Une épidémie en progression à l’est de la RDC

Depuis plusieurs semaines, l’épidémie d’Ebola qui frappe l’est de la RDC inquiète les pays voisins. Selon les dernières données disponibles, cette région reste l’un des foyers les plus actifs de la maladie en Afrique centrale. Les autorités sanitaires centrafricaines, en collaboration avec les partenaires internationaux, ont décidé d’anticiper tout risque de contamination transfrontalière. À Obo, ville frontalière avec la RDC, la situation est suivie de près par les équipes médicales et les organisations comme Médecins Sans Frontières ou la Croix-Rouge.

Les mouvements de population entre les deux pays, notamment via les routes commerciales et les déplacements des communautés locales, constituent un risque identifié. « Nous surveillons particulièrement les points de passage informels, où le contrôle sanitaire est plus difficile », a indiqué un responsable de la santé publique à Obo, sous couvert d’anonymat. Les autorités rappellent par ailleurs l’importance de la vigilance individuelle, invitant la population à signaler tout symptôme suspect.

Des mesures concrètes déployées sur le terrain

Dès l’annonce de la progression d’Ebola en RDC, la Centrafrique a activé son plan de contingence. Des équipes pluridisciplinaires, composées de médecins, d’épidémiologistes et de logisticiens, ont été mobilisées à Obo. Leur mission : renforcer la surveillance aux frontières, former le personnel soignant local et organiser des campagnes de sensibilisation auprès des populations. Des stocks de matériel médical, dont des tests de dépistage rapides et des équipements de protection individuelle, ont été prépositionnés.

« Nous avons mis en place des postes de contrôle sanitaire à plusieurs kilomètres d’Obo, sur les axes routiers menant vers la RDC », explique un membre d’une ONG internationale présent sur place. Les points d’eau et les marchés, lieux de rassemblement fréquents, font l’objet d’une attention particulière. Les autorités sanitaires ont également rappelé aux habitants les gestes barrières, comme le lavage régulier des mains et l’évitement des contacts avec les animaux sauvages, potentiels vecteurs de la maladie.
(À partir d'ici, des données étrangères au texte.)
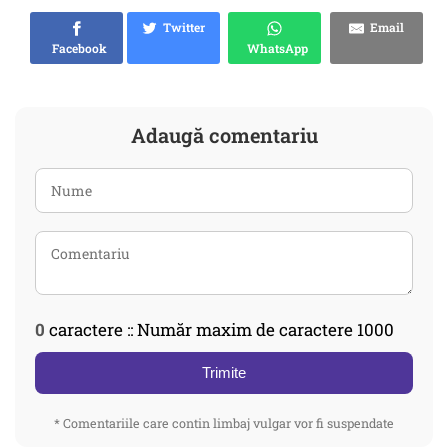
Twitter
Email
Facebook
WhatsApp
Adaugă comentariu
0
caractere :: Număr maxim de caractere 1000
Trimite
* Comentariile care contin limbaj vulgar vor fi suspendate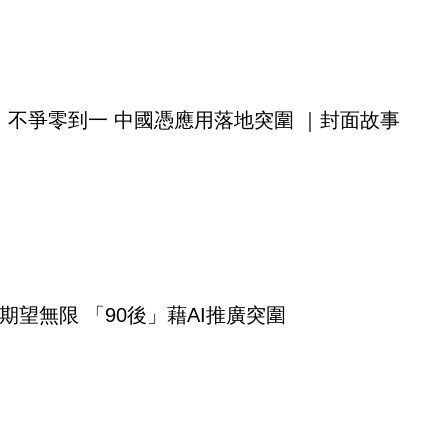
戰 不爭零到一 中國憑應用落地突圍 ｜封面故事
期望無限 「90後」藉AI推廣突圍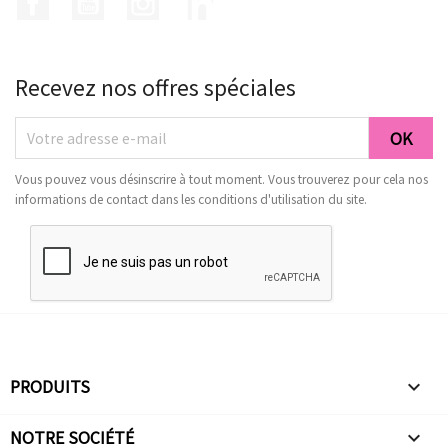
Recevez nos offres spéciales
Vous pouvez vous désinscrire à tout moment. Vous trouverez pour cela nos
informations de contact dans les conditions d'utilisation du site.
PRODUITS

NOTRE SOCIÉTÉ

Un contexte sécuritaire déjà fragile

La situation à la frontière entre la Centrafrique et la RDC s’inscrit dans un environnement déjà marqué par des défis sécuritaires et humanitaires. Les conflits armés récurrents dans l’est de la RDC et en Centrafrique ont fragilisé les systèmes de santé locaux. Les déplacements de populations fuyant les violences compliquent par ailleurs le suivi épidémiologique. « La couverture sanitaire est limitée dans cette zone, et l’accès aux soins reste un défi majeur », souligne un représentant de l’Organisation mondiale de la santé (OMS) en Centrafrique.

Les organisations humanitaires craignent qu’une épidémie d’Ebola ne vienne aggraver une crise déjà profonde. La région du Haut-Mbomou, frontalière avec la RDC, compte parmi les zones les moins accessibles du pays en raison de l’insécurité persistante. Les humanitaires appellent donc à un renforcement rapide des moyens logistiques et financiers pour faire face à cette menace.

Et maintenant ?

Les prochaines semaines seront déterminantes pour évaluer l’efficacité des mesures mises en place. Une réunion d’urgence est prévue la semaine prochaine à Bangui, la capitale centrafricaine, pour faire un point sur la situation et coordonner les actions avec les partenaires internationaux. Les autorités sanitaires centrafricaines devraient également publier un bilan quotidien des opérations de surveillance d’ici la fin du mois de juillet. Autant dire que la vigilance reste de mise, tant en Centrafrique qu’en RDC.

La propagation d’Ebola en Afrique centrale rappelle une fois de plus les risques sanitaires transfrontaliers. Alors que la région tente de se relever de crises multiples, la coordination entre pays et organisations internationales sera cruciale pour éviter une nouvelle catastrophe sanitaire.